Assignment 1 -
What does the account below say about each of these?
(a) What was the first alcoholic drink after the SCA?
(b) What color was the left arm on waking?
(c) Which test was under way when the panic attack struck?
Assignment 2 -
Can you repeat the account below word for word, from "It was just" to "a weak shandy."?

Source text -
--- START ---

It was just about 3 months after my SCA that I had an “interesting” few days. It was a Saturday at the beginning of July and the garden hedges needed some cutting back. As i generally lacked the energy to do things like this my father-in-law came round to help out. He did most of the trimming that needed to be done but had to go before the last 2 small bushes could be tackled. I thought i could do them and so using my hedge trimmer I quickly got them into a reasonable shape. All pleased with myself, I had my first alcoholic drink since that dreaded day – a weak shandy.

I awoke the next day as normal, but noticed that my left arm didn’t feel quite right. Tracy got out of bed and flicked the light on to illuminate my arm better.  There was a bit of a shock as my arm was a kind of a purple colour and rather stiffer and colder than it should have been. We both realised something was seriously not right and so we dressed quickly and dashed to A&E. 

At A&E they took my recent history and we were expedited through to an examination room. I felt ok, but they wanted to do a number of tests including running an ECG. By now I’d had numerous ECG’s and was pretty familiar with the routine. Leads in, stickers on, lay back and relax for a minute. I did as I was told and closed my eyes and then WHAM! Something took hold of me like nothing else I’d experienced before. My senses set to overload, my adrenalin levels to max and a cacophony of panic enveloped me. I don’t know how long this lasted, it could of been minutes or seconds but it felt like a lifetime. Soothing voices calmed me out of my first and so far only panic attack. When I could see clearly again the small room was packed with doctors and nurses probably wondering why someone should freak out about having an ECG, probably the least painful of cardiac tests ever!

--- END ---

Excerpts from a dataset
--- START ---

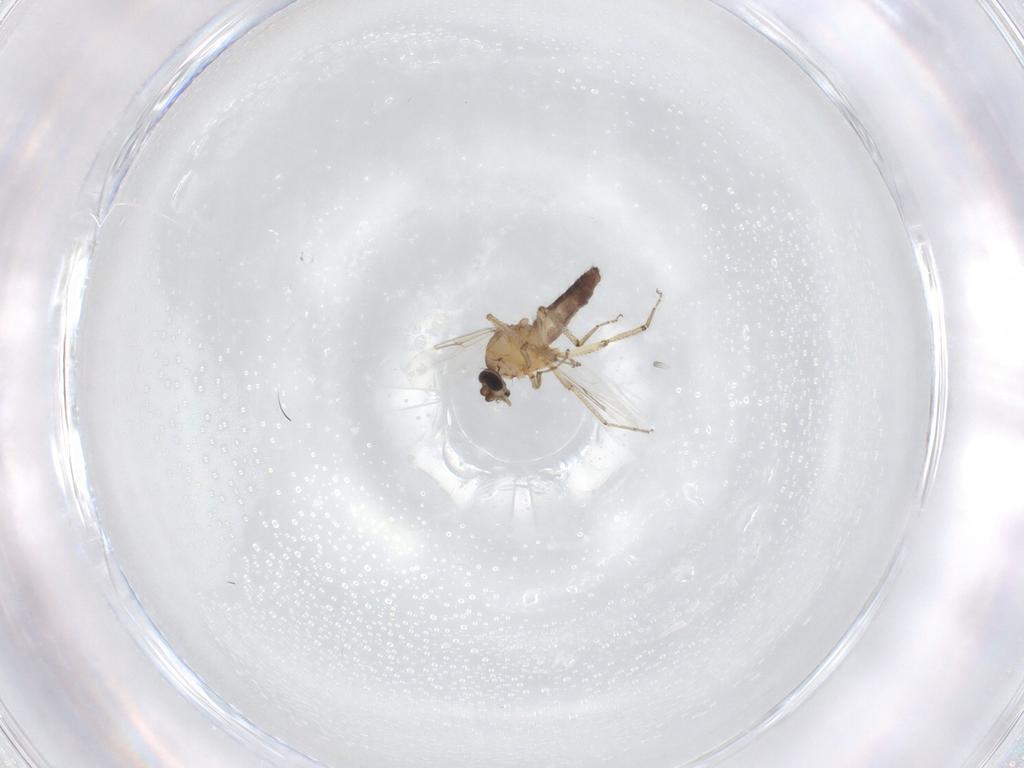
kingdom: Animalia
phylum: Arthropoda
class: Insecta
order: Diptera
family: Ceratopogonidae
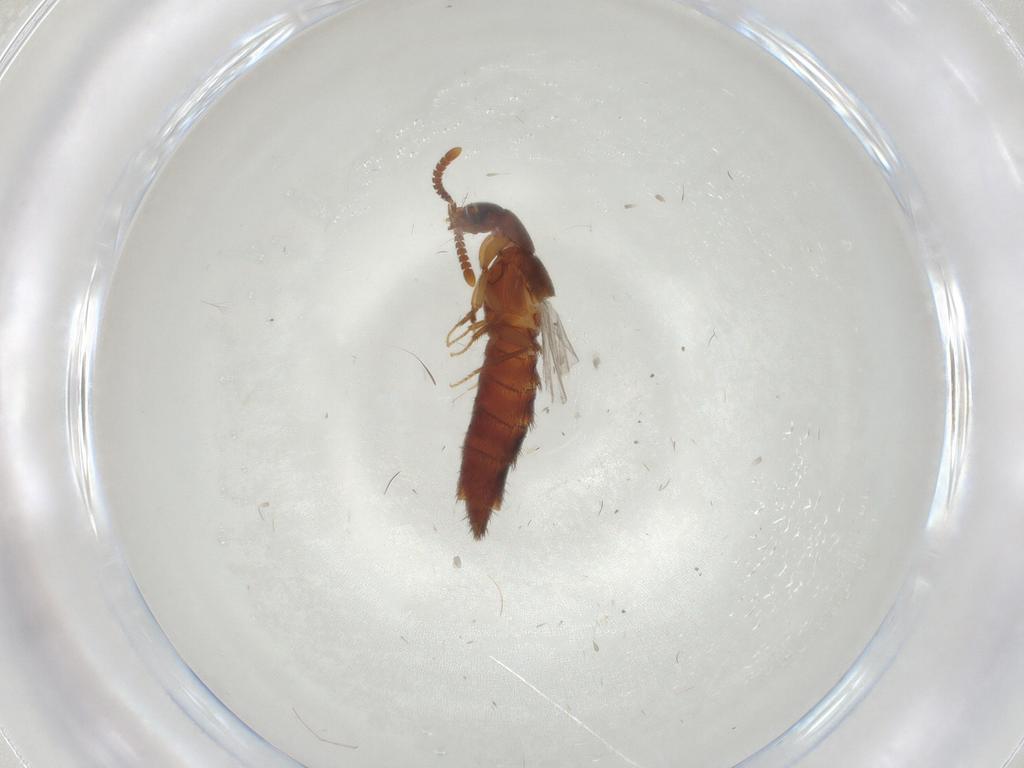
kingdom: Animalia
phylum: Arthropoda
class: Insecta
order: Coleoptera
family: Staphylinidae
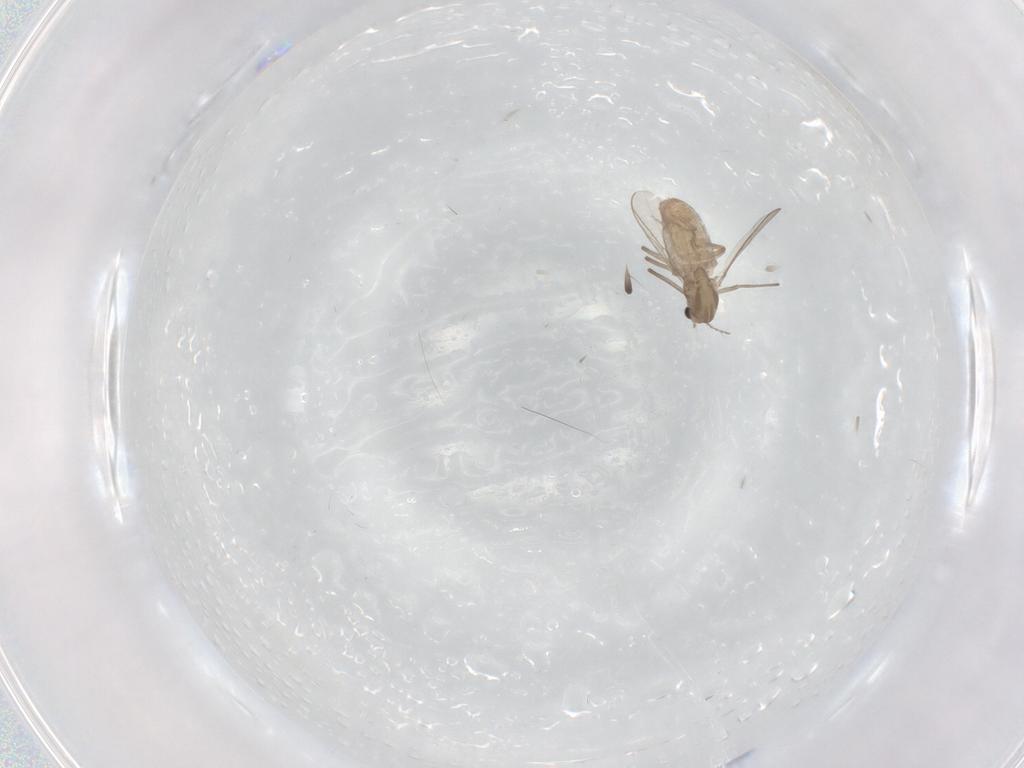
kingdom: Animalia
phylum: Arthropoda
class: Insecta
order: Diptera
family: Chironomidae
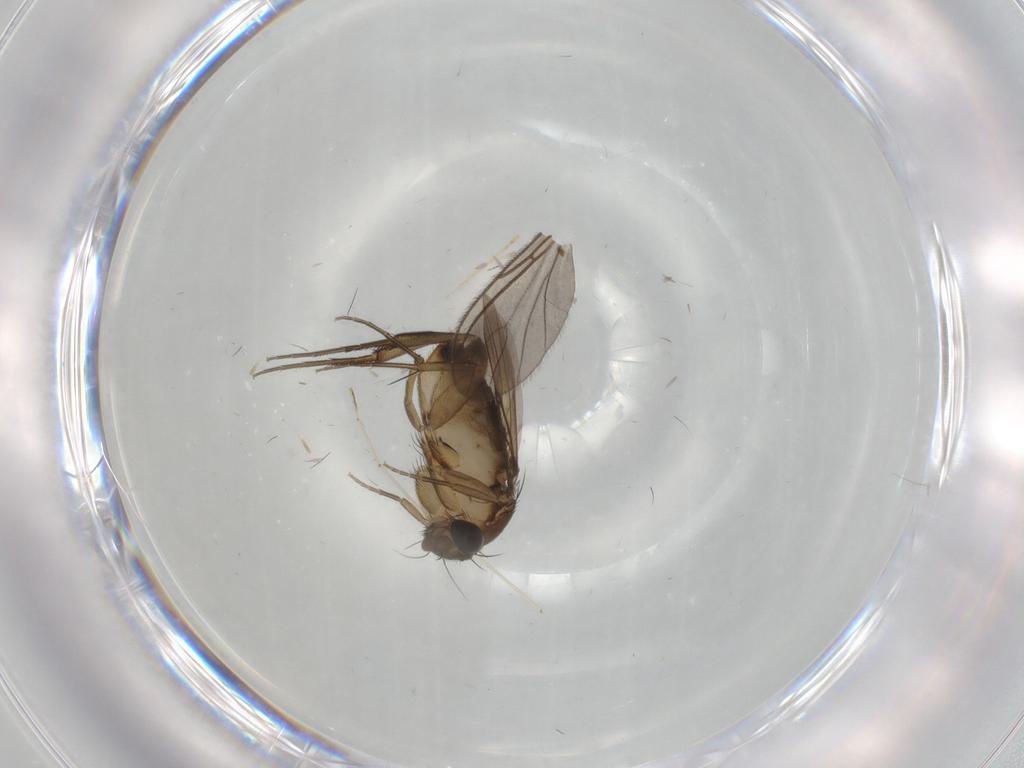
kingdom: Animalia
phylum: Arthropoda
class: Insecta
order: Diptera
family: Phoridae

--- END ---

Exercise response 1 -
(a) A weak shandy.
(b) A kind of purple.
(c) An ECG.

Exercise response 2 -
It was just about 3 months after my SCA that I had an “interesting” few days. It was a Saturday at the beginning of July and the garden hedges needed some cutting back. As i generally lacked the energy to do things like this my father-in-law came round to help out. He did most of the trimming that needed to be done but had to go before the last 2 small bushes could be tackled. I thought i could do them and so using my hedge trimmer I quickly got them into a reasonable shape. All pleased with myself, I had my first alcoholic drink since that dreaded day – a weak shandy.